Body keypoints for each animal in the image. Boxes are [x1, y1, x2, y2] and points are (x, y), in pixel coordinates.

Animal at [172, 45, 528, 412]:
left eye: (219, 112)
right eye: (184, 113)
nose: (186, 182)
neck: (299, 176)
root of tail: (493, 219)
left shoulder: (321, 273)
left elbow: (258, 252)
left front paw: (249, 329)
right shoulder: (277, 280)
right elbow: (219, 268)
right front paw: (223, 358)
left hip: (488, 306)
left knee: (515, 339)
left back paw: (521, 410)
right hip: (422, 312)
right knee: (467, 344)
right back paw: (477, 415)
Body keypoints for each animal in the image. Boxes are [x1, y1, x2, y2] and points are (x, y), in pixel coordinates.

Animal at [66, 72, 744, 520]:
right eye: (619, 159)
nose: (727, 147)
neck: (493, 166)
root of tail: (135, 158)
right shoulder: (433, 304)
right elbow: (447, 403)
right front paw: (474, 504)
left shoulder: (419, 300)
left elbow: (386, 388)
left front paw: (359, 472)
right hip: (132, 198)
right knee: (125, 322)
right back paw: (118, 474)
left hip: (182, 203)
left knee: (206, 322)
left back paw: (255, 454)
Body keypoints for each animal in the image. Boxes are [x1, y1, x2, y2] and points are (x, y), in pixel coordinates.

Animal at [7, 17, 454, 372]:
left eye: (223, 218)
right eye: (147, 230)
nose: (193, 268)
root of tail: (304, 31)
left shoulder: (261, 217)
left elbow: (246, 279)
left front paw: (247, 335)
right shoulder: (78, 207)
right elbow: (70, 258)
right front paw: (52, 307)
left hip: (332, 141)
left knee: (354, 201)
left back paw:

------------

**Task requirements:** Would you set down all the lines above, exactly and in full?

**Task answer:**
Body keypoints for each animal in the image. Boxes are [x1, y1, x2, y2] and points are (x, y), in pixel coordinates.

Animal at [172, 45, 528, 412]:
left eye: (219, 112)
right eye: (184, 113)
nose: (186, 182)
neck: (299, 176)
root of tail: (493, 219)
left shoulder: (321, 273)
left elbow: (258, 252)
left front paw: (249, 329)
right shoulder: (277, 280)
right elbow: (219, 268)
right front paw: (223, 358)
left hip: (488, 306)
left knee: (515, 339)
left back paw: (521, 410)
right hip: (422, 312)
right knee: (467, 344)
right back paw: (477, 415)
Body keypoints for each animal in the image. Boxes are [x1, y1, x2, y2] and points are (x, y), in pixel coordinates.

Animal at [66, 72, 744, 520]:
right eye: (619, 159)
nose: (727, 147)
neck: (493, 166)
root of tail: (135, 158)
right shoulder: (433, 304)
right elbow: (447, 403)
right front paw: (474, 504)
left shoulder: (419, 300)
left elbow: (386, 388)
left front paw: (359, 472)
right hip: (132, 198)
right knee: (125, 322)
right back paw: (118, 474)
left hip: (182, 203)
left knee: (206, 322)
left back paw: (255, 454)
Body keypoints for each animal in the image. Boxes are [x1, y1, x2, y2] and points are (x, y), in pixel coordinates.

Animal at [7, 17, 454, 372]:
left eye: (223, 218)
right eye: (147, 230)
nose: (193, 268)
root of tail: (304, 31)
left shoulder: (261, 217)
left elbow: (246, 279)
left front paw: (247, 335)
right shoulder: (78, 207)
right elbow: (70, 258)
right front paw: (52, 307)
left hip: (332, 141)
left knee: (354, 201)
left back paw:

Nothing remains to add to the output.